What would be the appropriate way to pass the time-varying h[1:T] into the “xi” in the lp_reduce function for map_rect and implement the AR(1) h[t] process part in the lp_reduce function?
Or isn’t it a good idea to use map_rect for time-series models?
I appreciate any hints or examples.

Thanks,

Basically, map_rect is geared toward conditionally independent shards.

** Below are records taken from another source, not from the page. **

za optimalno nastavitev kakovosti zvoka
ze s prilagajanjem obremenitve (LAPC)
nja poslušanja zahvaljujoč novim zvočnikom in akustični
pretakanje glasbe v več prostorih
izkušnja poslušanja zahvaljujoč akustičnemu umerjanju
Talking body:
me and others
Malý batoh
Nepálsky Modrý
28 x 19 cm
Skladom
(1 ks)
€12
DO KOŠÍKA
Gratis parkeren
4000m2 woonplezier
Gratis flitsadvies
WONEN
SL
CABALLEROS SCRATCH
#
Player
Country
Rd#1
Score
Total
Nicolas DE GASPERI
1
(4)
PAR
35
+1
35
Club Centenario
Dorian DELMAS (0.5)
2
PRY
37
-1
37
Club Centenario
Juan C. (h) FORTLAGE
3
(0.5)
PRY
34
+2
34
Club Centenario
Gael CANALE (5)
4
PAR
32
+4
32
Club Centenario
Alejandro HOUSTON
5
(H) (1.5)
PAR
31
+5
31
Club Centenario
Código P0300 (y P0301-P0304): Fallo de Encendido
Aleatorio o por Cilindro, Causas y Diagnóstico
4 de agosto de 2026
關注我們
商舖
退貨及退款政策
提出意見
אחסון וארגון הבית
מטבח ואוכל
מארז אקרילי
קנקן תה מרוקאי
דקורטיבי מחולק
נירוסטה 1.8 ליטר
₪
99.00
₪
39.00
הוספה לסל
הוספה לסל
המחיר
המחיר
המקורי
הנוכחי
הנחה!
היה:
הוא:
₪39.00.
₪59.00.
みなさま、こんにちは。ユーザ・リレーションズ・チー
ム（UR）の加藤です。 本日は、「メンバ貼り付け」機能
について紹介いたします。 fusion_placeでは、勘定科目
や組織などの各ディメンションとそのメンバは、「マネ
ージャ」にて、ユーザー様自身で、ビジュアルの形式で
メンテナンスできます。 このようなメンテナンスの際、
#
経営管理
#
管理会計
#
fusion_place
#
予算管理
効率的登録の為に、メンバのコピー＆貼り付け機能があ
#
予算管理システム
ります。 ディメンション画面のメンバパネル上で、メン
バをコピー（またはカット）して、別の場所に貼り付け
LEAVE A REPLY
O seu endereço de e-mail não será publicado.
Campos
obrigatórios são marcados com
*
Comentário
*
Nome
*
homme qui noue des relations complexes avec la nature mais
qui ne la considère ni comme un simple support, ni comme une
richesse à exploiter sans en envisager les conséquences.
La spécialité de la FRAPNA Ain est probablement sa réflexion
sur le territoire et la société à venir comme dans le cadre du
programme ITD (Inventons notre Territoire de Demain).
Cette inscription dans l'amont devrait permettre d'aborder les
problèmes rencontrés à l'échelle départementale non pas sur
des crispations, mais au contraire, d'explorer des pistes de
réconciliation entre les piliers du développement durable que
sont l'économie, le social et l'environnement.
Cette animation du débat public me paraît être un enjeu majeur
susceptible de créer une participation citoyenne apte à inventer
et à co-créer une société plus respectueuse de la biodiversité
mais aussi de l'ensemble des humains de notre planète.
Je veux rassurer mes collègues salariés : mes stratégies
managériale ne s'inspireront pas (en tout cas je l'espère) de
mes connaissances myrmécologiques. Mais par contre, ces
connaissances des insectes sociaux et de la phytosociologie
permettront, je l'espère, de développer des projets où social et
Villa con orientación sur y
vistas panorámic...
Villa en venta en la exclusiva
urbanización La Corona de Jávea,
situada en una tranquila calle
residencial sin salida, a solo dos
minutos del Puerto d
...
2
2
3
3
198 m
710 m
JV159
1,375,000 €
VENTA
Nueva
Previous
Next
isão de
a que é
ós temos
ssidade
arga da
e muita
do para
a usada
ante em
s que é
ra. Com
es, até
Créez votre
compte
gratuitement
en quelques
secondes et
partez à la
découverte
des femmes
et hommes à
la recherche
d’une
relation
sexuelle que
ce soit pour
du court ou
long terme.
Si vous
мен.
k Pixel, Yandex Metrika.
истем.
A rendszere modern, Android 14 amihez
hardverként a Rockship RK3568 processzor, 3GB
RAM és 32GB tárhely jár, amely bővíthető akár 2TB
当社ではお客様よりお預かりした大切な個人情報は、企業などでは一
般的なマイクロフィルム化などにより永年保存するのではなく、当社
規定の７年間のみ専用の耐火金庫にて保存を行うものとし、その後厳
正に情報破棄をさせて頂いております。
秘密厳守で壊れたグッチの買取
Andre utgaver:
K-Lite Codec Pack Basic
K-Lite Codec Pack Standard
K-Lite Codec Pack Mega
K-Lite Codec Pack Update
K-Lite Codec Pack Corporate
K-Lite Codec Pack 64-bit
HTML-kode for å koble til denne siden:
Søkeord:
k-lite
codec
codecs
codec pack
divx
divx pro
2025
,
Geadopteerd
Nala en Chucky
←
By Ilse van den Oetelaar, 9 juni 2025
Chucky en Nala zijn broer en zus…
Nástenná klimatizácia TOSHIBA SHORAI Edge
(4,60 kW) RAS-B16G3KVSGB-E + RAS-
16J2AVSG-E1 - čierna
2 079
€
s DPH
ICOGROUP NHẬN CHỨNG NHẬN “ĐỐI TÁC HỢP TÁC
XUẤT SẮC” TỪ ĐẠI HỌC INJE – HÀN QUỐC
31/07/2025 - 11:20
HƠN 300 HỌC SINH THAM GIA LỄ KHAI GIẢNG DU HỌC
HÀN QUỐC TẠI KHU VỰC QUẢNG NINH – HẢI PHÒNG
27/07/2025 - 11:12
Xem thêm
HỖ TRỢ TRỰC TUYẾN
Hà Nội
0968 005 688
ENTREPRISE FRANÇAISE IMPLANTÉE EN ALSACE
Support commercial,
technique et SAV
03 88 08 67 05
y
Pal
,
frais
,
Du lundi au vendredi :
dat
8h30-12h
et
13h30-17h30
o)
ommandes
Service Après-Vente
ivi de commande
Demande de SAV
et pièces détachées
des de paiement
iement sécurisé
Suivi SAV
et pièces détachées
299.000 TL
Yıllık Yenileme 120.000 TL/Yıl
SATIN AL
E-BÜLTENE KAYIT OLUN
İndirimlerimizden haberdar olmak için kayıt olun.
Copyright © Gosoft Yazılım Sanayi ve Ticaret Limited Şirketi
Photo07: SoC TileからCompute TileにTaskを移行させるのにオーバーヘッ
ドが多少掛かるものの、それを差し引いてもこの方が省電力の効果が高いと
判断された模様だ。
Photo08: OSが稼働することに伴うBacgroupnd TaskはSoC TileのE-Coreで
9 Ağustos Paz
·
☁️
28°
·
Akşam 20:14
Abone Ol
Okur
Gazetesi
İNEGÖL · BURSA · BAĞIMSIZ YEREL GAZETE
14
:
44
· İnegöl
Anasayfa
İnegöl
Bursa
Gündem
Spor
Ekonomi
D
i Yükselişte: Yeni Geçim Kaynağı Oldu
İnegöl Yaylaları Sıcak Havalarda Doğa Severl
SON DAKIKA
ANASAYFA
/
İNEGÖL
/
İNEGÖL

You could possibly get this SV to work if you had something like

model {
  vector[0] xi;
  vector[J] thetas[N_shards];
  int pos = 1;
  for (n in 1:N_shards) {
    int end = pos + J - 1;
    thetas[n] = h[pos:end];
    pos += J;
  }

  target += sum(map_rect(lp_reduce, xi, thetas, y_s, x_is));
}

Also, the stochastic volatility model given in the Stan User Manual is a computational catastrophe and you should go off the improved version described at the end of that subsection.

Thank you very much for the reply.

So, I figure that, for time-series models, basically I can only parallelize the part that does not involve intertemporal dependencies such as between h[t] and h[t-1].
I have rewritten the code as below including the improvement described in the manual.

functions {
  vector lp_reduce(vector xi, vector thetas, real[] y_s, int[] x_is) {
    real lp = normal_lpdf(y_s | 0, exp(thetas / 2));
    return [lp]';
  }
}
data {
  int<lower=0> T;   // # time points (equally spaced)
  vector[T] y;      // mean corrected return at time t
  int<lower=0> N_shards; // # shards
}
transformed data {
  int<lower=0> J = T / N_shards;
  real y_s[N_shards, J];
  int x_is[N_shards, J];
  {
    int pos = 1;
    for (n in 1:N_shards) {
      int end = pos + J - 1;
      y_s[n] = to_array_1d(y[pos:end]);
      pos += J;
    }
  }
}
parameters {
  real mu;                     // mean log volatility
  real<lower=-1,upper=1> phi;  // persistence of volatility
  real<lower=0> sigma;         // white noise shock scale
  vector[T] h_std; // std log volatility time t
}
transformed parameters {
  vector[T] h = h_std * sigma;  // now h ~ normal(0, sigma)
  h[1] /= sqrt(1 - phi * phi);  // rescale h[1]
  h += mu;
  for (t in 2:T)
    h[t] += phi * (h[t-1] - mu);
}
model {
  vector[0] xi;
  vector[J] thetas[N_shards];
  int pos = 1;
  phi ~ uniform(-1, 1);
  sigma ~ cauchy(0, 5);
  mu ~ cauchy(0, 10);
  h_std ~ std_normal();
  for (n in 1:N_shards) {
    int end = pos + J - 1;
    thetas[n] = h[pos:end];
    pos += J;
  }
  target += sum(map_rect(lp_reduce, xi, thetas, y_s, x_is));
}

In this case, I suppose there would be no benefits to pass mu, phi and sigma into map_rect as “xi” parameter.